Li Zicheng (22 September 1606 – 1645), born Li Hongji, also known by the nickname, Dashing King, was a Chinese peasant rebel leader who overthrew the Ming dynasty in 1644 and ruled over northern China briefly as the emperor of the short-lived Shun dynasty before his death a year later.

Biography
Li Zicheng was born in 1606 as Li Hongji to an impoverished family of farmers in Li Jiqian village, Yan'an prefecture, northeast Shaanxi province. Li Zicheng had a brother who was 20 years his senior and raised Li Zicheng alongside his son and Zicheng’s nephew, Li Guo. While Li Zicheng was literate, the source of his education is disputed. Over the course of his late adolescence and early adulthood, Li worked on a farm, in a wine shop, in a blacksmith's shop, and as a mailman for the state courier system.

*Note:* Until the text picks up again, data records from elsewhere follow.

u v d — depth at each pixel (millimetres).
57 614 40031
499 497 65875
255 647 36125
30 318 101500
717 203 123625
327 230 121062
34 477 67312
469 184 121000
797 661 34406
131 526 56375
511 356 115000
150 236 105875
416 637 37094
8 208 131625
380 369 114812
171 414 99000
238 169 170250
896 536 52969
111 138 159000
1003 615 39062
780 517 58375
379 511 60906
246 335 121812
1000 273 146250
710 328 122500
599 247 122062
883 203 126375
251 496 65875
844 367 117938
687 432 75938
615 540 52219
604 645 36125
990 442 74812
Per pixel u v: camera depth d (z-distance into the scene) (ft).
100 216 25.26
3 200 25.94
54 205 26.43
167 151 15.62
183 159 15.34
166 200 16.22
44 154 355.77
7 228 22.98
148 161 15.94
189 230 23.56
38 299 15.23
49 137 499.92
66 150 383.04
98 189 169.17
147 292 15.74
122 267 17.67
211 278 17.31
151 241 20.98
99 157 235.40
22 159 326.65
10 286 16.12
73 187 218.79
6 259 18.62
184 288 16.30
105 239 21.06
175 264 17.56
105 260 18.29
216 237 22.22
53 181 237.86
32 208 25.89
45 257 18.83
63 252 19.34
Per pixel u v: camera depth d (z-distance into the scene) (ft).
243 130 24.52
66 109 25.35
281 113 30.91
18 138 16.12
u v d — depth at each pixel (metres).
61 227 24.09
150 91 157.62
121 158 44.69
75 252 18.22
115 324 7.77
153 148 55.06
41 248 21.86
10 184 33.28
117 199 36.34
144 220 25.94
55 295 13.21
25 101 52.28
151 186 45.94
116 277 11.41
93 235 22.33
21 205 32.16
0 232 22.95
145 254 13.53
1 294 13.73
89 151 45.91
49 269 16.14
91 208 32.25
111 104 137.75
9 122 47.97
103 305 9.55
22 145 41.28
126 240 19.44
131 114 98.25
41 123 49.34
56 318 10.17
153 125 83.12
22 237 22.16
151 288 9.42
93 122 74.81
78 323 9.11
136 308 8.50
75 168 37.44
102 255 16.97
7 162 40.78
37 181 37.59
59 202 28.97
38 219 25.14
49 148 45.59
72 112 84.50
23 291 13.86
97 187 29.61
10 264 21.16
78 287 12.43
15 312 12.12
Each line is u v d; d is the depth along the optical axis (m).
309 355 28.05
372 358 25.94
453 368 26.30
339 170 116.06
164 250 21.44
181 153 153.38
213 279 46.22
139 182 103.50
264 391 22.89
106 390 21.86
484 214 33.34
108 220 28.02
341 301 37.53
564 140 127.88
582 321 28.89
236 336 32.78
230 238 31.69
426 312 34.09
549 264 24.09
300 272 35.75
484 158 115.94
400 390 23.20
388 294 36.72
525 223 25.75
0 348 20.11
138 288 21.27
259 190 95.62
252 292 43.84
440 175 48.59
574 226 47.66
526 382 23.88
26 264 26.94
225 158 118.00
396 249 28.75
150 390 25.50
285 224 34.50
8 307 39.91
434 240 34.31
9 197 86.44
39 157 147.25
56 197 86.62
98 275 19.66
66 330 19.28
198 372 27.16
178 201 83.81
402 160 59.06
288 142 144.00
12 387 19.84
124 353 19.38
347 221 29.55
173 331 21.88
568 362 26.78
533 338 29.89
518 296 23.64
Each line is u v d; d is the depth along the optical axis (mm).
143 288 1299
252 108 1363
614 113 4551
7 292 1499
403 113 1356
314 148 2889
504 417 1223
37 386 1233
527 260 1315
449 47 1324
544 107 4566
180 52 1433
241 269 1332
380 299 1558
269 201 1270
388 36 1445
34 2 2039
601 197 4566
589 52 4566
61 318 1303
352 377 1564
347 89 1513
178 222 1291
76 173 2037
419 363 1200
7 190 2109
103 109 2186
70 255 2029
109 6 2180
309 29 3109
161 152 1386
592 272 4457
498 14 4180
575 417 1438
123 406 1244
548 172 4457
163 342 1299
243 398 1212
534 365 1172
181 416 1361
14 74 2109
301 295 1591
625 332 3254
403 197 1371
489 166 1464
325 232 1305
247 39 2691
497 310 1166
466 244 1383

According to folklore, in 1630, Li was put on public display in an iron collar and shackles for failing to repay loans to a usurious magistrate. The magistrate, a man by the name of Ai, struck a guard who tried to give Li shade and water. A group of sympathetic peasants freed Li from his shackles, spirited him to a nearby hill, and proclaimed him their leader. Although they were only armed with wooden sticks, Li and his band managed to ambush a group of government soldiers sent to arrest them, and obtained their first real weapons.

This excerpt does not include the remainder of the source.